* Your assignment
Only the lines from the one containing "deltabmv, NSV 293: 1.616 -> 3" through the last line of the material should be returned, each exactly as it stands.
#### Data excerpts
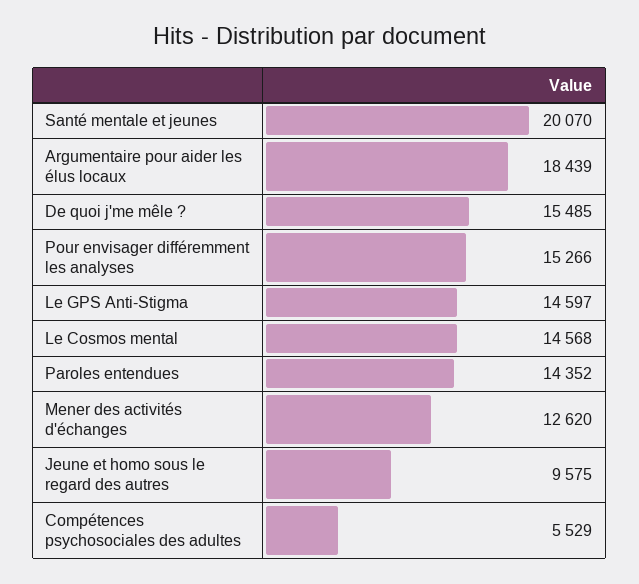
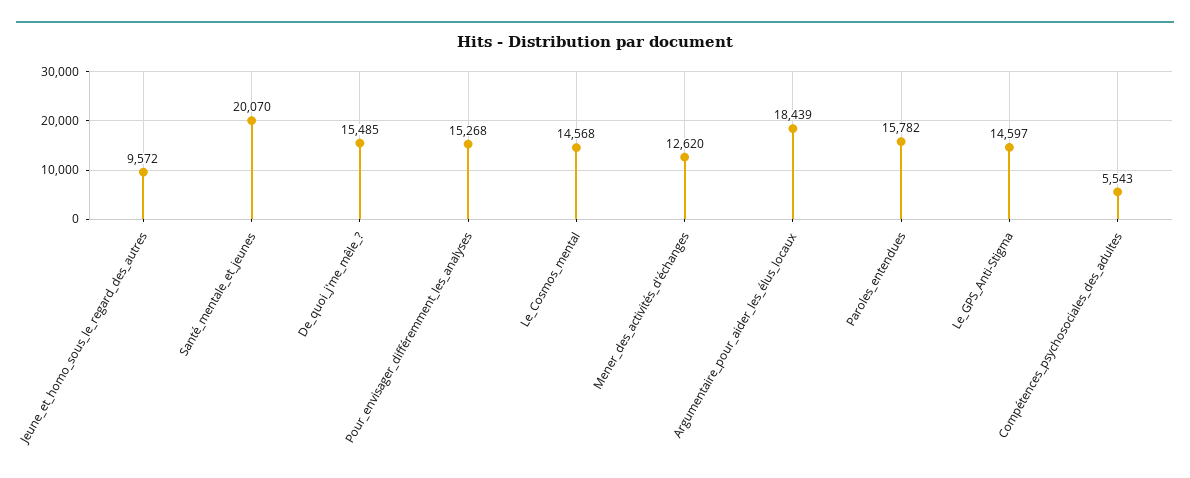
Pour envisager différemment les analyses: 15266 -> 15268
Paroles entendues: 14352 -> 15782
Jeune et homo sous le regard des autres: 9575 -> 9572
Compétences psychosociales des adultes: 5529 -> 5543

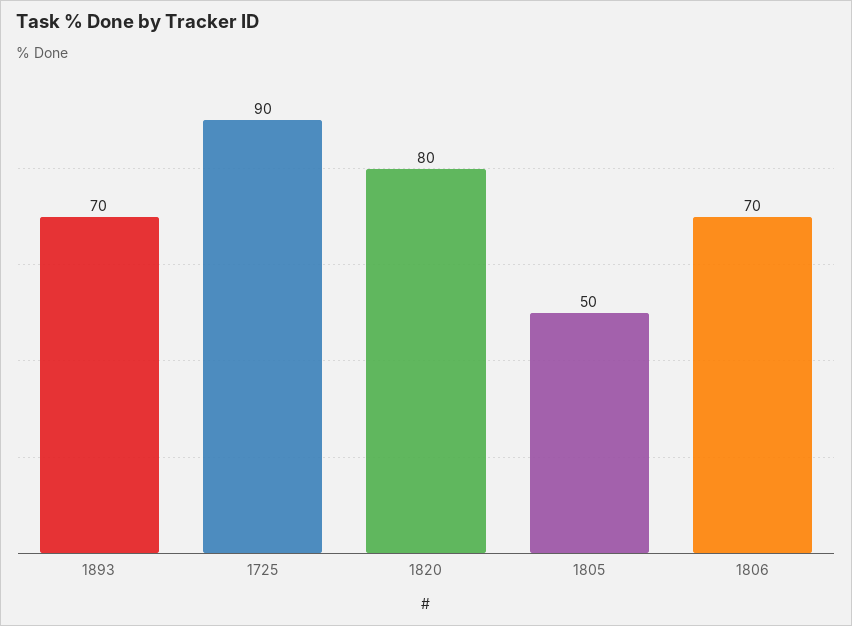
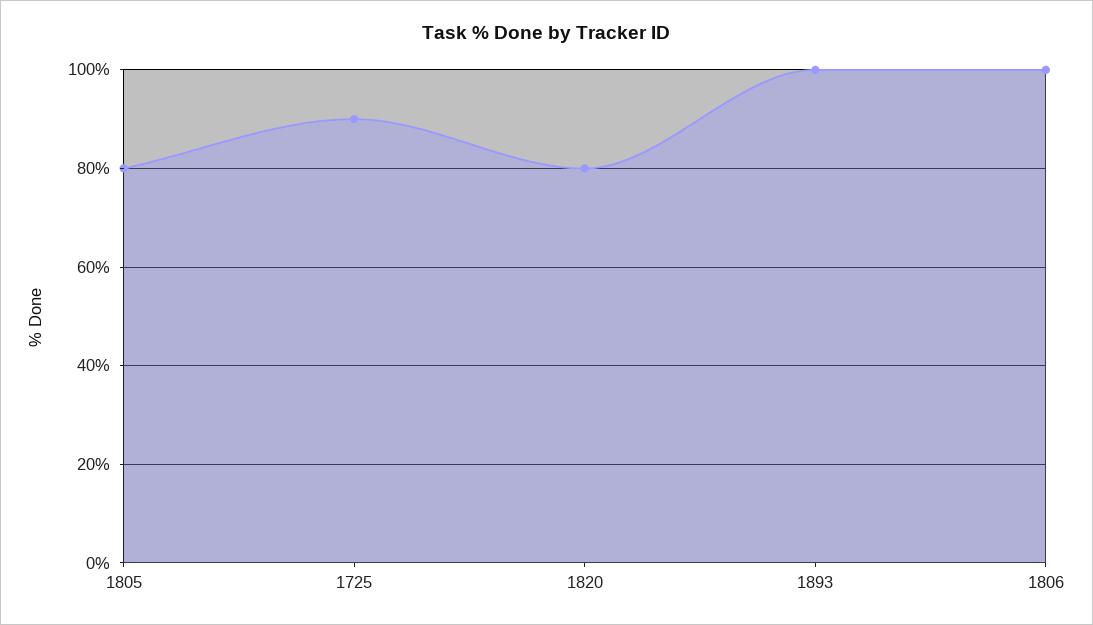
1893: 70 -> 100
1805: 50 -> 80
1806: 70 -> 100

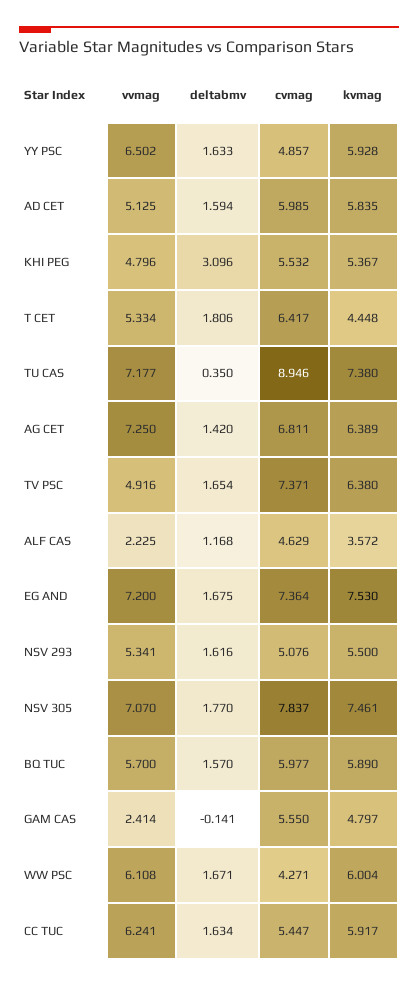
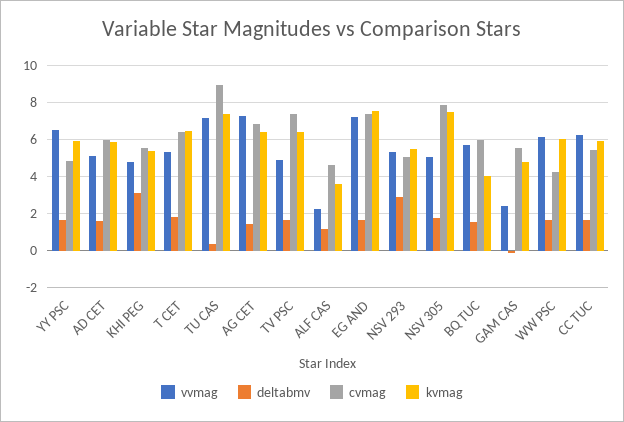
kvmag, T CET: 4.448 -> 6.5
deltabmv, NSV 293: 1.616 -> 3
vvmag, NSV 305: 7.07 -> 5
kvmag, BQ TUC: 5.89 -> 4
########
* Answer box
deltabmv, NSV 293: 1.616 -> 3
vvmag, NSV 305: 7.07 -> 5
kvmag, BQ TUC: 5.89 -> 4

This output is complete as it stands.